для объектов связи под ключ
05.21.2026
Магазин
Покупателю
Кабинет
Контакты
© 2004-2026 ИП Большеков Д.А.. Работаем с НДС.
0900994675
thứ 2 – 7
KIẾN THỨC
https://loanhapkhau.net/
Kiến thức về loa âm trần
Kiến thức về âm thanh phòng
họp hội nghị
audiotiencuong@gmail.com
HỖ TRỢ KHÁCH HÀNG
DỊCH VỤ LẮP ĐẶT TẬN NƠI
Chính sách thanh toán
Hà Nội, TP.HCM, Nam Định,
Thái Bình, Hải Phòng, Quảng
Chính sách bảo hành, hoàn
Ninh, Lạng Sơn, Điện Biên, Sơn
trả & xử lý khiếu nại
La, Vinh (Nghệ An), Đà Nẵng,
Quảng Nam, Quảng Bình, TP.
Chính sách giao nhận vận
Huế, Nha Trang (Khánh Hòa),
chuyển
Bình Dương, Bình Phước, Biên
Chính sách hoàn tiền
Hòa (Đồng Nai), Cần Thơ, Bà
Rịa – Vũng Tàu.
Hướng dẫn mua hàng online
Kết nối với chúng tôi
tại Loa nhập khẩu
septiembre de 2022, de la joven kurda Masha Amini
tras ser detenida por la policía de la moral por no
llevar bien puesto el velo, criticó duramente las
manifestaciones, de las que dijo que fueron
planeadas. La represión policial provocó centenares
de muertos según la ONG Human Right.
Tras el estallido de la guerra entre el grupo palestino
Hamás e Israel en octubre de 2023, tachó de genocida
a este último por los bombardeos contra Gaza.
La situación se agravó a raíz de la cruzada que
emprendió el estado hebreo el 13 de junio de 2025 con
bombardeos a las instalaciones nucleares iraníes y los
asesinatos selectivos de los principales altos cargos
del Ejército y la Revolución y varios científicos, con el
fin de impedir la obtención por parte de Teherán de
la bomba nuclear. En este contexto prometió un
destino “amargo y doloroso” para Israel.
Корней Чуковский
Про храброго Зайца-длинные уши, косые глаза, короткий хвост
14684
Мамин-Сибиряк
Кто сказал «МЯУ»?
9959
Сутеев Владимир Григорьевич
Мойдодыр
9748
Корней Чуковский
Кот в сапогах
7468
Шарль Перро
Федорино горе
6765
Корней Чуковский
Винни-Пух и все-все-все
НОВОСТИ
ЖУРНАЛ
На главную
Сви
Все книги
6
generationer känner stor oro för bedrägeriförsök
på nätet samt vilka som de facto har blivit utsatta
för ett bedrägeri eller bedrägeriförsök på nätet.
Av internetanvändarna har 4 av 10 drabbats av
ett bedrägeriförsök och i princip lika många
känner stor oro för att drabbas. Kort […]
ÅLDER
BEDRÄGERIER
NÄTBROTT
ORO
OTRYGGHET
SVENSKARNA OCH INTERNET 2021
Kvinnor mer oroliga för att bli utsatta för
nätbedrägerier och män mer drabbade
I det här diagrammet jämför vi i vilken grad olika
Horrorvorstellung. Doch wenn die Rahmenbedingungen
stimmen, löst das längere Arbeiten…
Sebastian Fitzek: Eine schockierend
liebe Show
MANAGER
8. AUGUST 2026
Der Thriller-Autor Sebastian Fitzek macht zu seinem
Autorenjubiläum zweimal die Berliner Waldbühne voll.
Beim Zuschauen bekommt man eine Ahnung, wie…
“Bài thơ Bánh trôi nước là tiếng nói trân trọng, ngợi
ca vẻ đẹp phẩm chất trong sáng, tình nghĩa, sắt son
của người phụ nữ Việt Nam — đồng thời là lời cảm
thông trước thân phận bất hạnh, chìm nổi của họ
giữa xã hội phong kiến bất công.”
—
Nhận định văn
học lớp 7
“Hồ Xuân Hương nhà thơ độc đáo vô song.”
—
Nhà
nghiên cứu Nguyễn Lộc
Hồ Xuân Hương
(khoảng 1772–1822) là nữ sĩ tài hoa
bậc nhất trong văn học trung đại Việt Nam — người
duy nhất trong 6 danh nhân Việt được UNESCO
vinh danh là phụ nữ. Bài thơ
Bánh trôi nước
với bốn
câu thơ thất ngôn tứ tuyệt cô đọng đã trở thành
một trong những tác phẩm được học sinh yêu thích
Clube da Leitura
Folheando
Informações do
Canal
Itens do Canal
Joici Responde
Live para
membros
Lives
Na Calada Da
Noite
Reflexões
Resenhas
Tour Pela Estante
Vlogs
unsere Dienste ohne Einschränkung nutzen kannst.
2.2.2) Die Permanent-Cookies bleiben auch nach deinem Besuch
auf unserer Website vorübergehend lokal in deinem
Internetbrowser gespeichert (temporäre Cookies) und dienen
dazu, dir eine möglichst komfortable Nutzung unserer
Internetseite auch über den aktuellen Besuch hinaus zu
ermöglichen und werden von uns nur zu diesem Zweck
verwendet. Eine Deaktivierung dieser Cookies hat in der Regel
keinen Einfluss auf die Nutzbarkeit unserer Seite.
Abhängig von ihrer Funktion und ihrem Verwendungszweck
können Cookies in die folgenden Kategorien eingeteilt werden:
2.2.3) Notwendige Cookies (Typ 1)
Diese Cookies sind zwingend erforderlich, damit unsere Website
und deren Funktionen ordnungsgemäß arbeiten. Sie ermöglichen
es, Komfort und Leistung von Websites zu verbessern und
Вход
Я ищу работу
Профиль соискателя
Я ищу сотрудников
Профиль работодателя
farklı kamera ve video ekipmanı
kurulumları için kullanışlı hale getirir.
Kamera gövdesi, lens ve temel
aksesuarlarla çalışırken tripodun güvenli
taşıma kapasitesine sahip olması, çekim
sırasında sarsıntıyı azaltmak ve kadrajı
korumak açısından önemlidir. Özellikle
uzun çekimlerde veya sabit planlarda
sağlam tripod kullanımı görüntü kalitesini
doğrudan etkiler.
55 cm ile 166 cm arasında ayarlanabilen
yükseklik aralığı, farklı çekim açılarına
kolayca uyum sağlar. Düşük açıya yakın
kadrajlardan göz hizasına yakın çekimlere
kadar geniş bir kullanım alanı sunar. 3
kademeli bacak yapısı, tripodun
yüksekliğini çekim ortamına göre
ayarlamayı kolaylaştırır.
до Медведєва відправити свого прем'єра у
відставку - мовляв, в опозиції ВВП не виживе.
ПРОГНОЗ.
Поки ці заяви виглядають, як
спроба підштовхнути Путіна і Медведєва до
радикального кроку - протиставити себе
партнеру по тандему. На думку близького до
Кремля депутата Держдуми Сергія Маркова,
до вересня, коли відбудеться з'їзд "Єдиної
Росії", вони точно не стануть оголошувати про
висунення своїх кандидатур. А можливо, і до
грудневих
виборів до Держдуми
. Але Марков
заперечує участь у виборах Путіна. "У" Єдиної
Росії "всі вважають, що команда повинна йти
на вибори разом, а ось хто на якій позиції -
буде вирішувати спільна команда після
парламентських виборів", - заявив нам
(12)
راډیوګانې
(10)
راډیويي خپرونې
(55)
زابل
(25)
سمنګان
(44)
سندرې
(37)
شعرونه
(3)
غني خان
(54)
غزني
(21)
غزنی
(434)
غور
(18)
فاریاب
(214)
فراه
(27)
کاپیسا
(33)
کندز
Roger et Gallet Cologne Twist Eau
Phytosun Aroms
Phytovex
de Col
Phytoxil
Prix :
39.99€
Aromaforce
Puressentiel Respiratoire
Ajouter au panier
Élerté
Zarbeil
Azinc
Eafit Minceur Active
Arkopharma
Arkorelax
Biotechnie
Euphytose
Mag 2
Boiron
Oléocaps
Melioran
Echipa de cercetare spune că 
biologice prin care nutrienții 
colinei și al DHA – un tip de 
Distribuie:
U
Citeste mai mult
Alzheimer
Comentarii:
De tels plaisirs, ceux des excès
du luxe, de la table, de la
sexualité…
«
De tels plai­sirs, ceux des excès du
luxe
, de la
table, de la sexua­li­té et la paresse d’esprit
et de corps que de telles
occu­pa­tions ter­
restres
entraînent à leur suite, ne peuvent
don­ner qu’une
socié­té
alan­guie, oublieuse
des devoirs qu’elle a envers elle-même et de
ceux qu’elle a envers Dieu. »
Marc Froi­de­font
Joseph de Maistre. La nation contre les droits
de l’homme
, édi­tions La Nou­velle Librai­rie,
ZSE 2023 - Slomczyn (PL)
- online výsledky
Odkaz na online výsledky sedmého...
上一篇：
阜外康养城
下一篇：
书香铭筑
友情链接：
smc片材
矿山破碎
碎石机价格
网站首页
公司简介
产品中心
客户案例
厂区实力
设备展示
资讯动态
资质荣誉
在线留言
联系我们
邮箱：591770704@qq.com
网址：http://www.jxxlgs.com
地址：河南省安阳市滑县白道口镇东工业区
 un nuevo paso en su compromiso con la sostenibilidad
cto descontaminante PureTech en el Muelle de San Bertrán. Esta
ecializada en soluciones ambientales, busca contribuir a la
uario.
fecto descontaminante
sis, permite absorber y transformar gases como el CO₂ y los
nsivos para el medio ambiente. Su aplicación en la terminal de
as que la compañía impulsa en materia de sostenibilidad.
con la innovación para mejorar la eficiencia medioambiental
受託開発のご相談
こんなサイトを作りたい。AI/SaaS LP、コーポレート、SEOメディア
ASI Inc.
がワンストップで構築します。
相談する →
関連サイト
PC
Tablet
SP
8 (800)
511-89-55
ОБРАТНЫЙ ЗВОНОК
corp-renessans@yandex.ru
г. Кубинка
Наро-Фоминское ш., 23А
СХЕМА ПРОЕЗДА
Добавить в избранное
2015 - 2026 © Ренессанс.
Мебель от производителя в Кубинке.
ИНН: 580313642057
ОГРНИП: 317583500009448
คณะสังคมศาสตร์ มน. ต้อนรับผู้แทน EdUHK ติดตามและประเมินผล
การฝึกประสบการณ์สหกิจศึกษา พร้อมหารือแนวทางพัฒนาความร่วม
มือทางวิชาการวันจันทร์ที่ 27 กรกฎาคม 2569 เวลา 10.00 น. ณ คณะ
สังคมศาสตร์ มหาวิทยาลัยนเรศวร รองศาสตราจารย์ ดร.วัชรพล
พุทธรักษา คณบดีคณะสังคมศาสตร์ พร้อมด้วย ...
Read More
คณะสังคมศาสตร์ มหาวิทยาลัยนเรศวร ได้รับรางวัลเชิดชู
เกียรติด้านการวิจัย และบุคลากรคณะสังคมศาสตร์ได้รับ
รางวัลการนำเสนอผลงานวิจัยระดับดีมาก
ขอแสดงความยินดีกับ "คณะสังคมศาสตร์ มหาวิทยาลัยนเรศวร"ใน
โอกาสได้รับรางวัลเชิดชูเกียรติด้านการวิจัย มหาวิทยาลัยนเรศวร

-=-=-=-=-

• [WORK ORDER]
Within the data above, the span starting at the line containing "Hướng dẫn mua hàng online" and ending at the line containing "llevar bien puesto" is to be retyped exactly, with no other lines.

• [RESULT OF THE EXERCISE]
Hướng dẫn mua hàng online
Kết nối với chúng tôi
tại Loa nhập khẩu
septiembre de 2022, de la joven kurda Masha Amini
tras ser detenida por la policía de la moral por no
llevar bien puesto el velo, criticó duramente las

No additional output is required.